Os perigos da alienação parental
Enviada em 21/10/2019
De acordo com o filósofo inglês Locke, o ser humano ao nascer possui uma mente vazia que vai sendo preenchida com conhecimento, noções de ética e cultura ao longo da vida. Dessa maneira, quanto mais jovem o indivíduo mais fácil manipulá-lo. Nesse contexto está a alienação parental (utilização do filho como meio de vingança por frustações conjugais), uma prática comum que causa sérios danos psicológicos à vítima.
Devido à ingenuidade das crianças, elas são facilmente manipuladas por um dos pais, com o intuito de odiar o outro. Tal prática força a criança escolher um dos pais para ter uma boa relação. No entanto, isso prejudica imensamente o desenvolvimento emocional do filho, pois ele crescerá com a ausência afetiva de um dos genitores.
Ademais, a manipulação psicológica também pode partir de outros parentes ou até mesmo do novo parceiro do pai ou da mãe. Porém, apesar da existência de uma lei que prevê punições para o autor desse tipo de violência, é bem raro a alienação parental tornar-se caso de polícia. Tal fato se deve, sobretudo, à ignorância da população sobre essa lei e sobre os malefícios da alienação para a criança.
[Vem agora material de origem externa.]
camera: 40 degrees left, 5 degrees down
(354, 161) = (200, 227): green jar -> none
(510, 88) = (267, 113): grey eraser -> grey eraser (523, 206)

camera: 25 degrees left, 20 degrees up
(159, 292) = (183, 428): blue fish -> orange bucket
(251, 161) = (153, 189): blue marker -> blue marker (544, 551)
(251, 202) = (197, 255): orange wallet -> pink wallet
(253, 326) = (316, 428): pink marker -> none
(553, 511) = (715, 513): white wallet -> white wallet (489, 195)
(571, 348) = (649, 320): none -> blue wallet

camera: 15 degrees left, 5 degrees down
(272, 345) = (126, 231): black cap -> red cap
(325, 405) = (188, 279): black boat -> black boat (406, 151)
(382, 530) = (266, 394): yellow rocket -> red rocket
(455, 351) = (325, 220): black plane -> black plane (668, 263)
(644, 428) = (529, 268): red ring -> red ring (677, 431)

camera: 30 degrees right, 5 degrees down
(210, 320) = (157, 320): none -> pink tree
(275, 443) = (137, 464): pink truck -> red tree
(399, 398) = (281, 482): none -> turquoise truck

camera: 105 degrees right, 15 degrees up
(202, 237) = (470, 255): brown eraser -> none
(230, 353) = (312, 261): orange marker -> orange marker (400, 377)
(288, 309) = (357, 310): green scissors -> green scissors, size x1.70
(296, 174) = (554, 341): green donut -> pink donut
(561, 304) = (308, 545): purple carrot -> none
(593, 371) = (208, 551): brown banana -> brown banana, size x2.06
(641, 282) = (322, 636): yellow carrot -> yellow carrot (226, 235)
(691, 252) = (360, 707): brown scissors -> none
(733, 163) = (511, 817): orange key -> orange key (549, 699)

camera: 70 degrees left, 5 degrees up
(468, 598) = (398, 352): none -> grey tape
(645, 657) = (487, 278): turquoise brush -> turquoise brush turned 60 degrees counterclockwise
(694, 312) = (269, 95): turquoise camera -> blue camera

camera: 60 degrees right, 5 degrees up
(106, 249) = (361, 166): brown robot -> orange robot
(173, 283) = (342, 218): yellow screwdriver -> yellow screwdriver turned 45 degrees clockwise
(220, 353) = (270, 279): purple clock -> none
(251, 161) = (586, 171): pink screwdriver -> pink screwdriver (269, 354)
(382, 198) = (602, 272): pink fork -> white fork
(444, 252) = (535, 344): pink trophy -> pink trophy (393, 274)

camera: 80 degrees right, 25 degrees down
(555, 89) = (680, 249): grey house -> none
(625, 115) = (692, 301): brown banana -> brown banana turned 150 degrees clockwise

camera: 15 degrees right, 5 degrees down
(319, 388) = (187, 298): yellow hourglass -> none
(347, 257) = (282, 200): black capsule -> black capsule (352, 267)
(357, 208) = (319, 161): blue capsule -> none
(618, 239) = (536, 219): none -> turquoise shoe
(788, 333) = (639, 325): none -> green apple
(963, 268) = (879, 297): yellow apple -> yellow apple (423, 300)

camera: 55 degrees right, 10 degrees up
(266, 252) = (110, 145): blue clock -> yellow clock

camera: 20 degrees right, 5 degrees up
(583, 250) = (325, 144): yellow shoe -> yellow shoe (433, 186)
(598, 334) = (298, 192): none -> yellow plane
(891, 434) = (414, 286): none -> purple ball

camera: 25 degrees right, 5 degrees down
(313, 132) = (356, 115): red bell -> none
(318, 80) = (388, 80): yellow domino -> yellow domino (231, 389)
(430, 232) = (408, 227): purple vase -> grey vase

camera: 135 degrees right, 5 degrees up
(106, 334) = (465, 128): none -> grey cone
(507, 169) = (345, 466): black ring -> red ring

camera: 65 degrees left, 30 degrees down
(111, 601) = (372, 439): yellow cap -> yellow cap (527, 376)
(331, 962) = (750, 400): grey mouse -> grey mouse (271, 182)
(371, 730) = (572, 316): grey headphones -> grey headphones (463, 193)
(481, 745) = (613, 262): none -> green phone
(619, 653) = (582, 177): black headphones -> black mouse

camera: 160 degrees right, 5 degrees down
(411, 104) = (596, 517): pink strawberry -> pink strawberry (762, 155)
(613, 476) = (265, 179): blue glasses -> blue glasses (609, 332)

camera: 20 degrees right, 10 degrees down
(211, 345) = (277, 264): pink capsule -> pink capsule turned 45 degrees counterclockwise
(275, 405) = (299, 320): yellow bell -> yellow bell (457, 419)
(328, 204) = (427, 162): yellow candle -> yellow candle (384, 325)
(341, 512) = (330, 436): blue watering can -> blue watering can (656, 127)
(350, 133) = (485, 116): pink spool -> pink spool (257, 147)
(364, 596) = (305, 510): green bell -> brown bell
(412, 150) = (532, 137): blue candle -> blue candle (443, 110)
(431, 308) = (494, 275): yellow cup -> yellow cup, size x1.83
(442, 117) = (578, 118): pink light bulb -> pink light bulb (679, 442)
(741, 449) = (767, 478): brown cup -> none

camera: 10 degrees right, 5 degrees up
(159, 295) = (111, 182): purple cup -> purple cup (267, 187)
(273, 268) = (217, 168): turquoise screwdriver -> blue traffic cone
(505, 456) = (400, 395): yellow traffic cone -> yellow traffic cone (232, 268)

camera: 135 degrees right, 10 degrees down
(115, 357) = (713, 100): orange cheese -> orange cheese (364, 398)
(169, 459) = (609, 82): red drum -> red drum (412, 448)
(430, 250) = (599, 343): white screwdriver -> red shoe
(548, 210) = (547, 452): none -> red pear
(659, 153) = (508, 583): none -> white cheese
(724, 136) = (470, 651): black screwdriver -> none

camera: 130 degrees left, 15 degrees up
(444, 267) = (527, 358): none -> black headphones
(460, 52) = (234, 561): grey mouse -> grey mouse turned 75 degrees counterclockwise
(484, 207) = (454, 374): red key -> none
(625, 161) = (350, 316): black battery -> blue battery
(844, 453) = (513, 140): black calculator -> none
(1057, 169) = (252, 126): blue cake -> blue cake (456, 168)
Portanto, medidas precisam ser tomadas para reverter esse problema. É necessário que o Ministério da Saúde, por meio de informativos na televisão e no rádio, divulgue os danos causados em crianças que sofreram alienação parental, com o fito de alertar a sociedade do perigo dessa prática. Além disso, nos informativos também deve conter detalhes da lei 13431/2017, para que o genitor alienado saiba do seu direito legal de solicitar medidas preventivas contra o agressor.